Le Matin d'Algérie

Affaire Omar el-Béchir : L’Elysée fait plier l’Algérie

Après avoir annoncé de la bouche du ministre algérien des Affaires étrangères Mourad Medelci, que « l’Algérie et le Soudan envisagent de saisir le Conseil de sécurité de l’ONU en vue de geler la procédure engagée par la Cour pénale internationale (CPI) contre le président soudanais Omar el-Béchir », Alger se rétracte et se désavoue. «A aucun moment Mourad Medelci n’a déclaré envisager que l’Algérie saisisse le Conseil de sécurité de l’ONU. Ni l’Algérie, ni le Soudan ne sont d’ailleurs membres de ce Conseil», a déclaré à l’AFP le directeur de la communication du ministère, Mehdi Nedjib.

Un fonctionnaire des AE qui dément son propre ministre ! Et un ministre qu’on a entendu de vive voix !

Car c’est à la radio nationale, dans une interview diffusée mercredi par la chaîne nationale, que le ministre a parlé, et c’est par l’agence de presse gouvernementale APS, que les déclarations de Medelci ont été rapportées !

A la radio, M. Medelci, cité par cette même agence algérienne APS, avait estimé que cette procédure de gel « doit nous permettre de prendre toutes les assurances pour que la justice soit rétablie à l’endroit du Soudan, de son peuple et son président ».

Et notre chef de la diplomatie s’était même lancé dans des explications techniques, précisant que les

consultations entre les deux pays, ouvertes « depuis plusieurs mois », vont vers deux directions, dont « la saisine du Conseil de sécurité en vertu de l’article 16 du statut de la Cour pénale international ».

Cet article « prévoit une procédure de gel de ce que nous appelons aujourd’hui une initiative très malheureuse du procureur du CPI », a déclaré M. Medelci.

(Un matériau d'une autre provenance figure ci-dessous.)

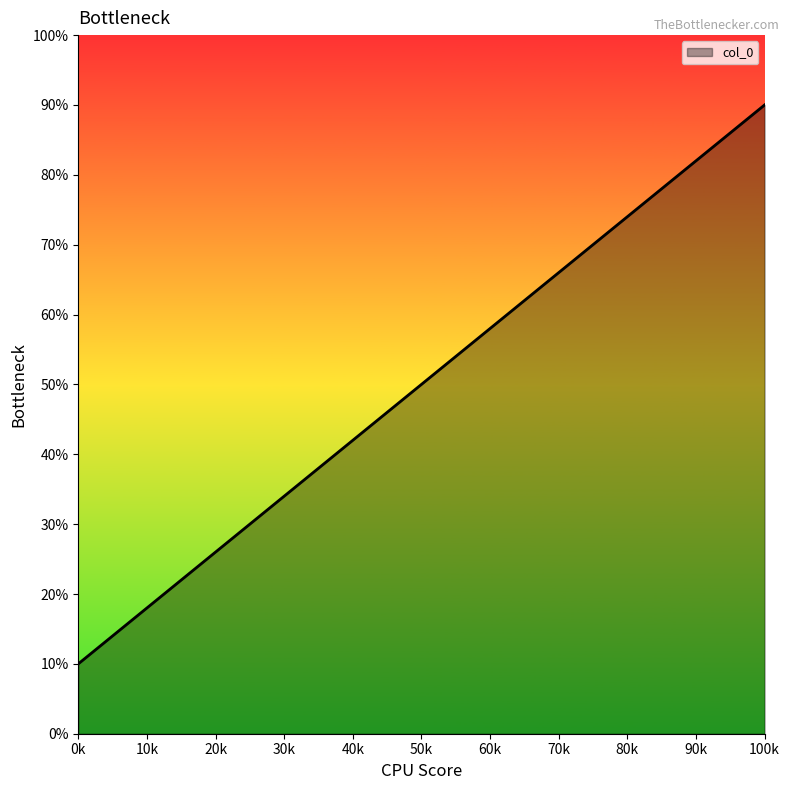

True or false: there are more than 1 points higher than both neighbors.

False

Et pour ceux qui n’auraient toujours pas compris, M. Medelci avait souligné que les 15 membres du Conseil de sécurité peuvent voter une résolution pour différer de 12 mois toute enquête ou poursuites initiées par la CPI et ce délai peut être prolongé par le Conseil selon les mêmes conditions. Pourtant, jure M. Nedjib, « jamais M. Medelci n’a dit ça » ! Comment ne pas le croire et se fier à nos oreilles seulement ?

Que s’est-il donc passé ?

Tout simplement ceci : la France s’est opposée, quelques heures plus tard, à l’initiative algérienne de saisir la Conseil de sécurité !

Interrogé sur l’annonce par l’Algérie de sa volonté de saisir le Conseil de sécurité en vue de geler la procédure engagée par le procureur de la CPI contre le président Béchir, le porte-parole adjoint du ministère français des Affaires étrangères, Frédéric Desagneaux, a été sec : «La France est attachée à ce que les procédures engagées devant la Cour pénale internationale suivent leur cours»

Cela a suffi pour qu’un petit fonctionnaire des AE démente son ministre.

Et qu’on nous donne à voir le pitoyable état dans lequel se trouve, neuf ans après, « el izza oua al karama ».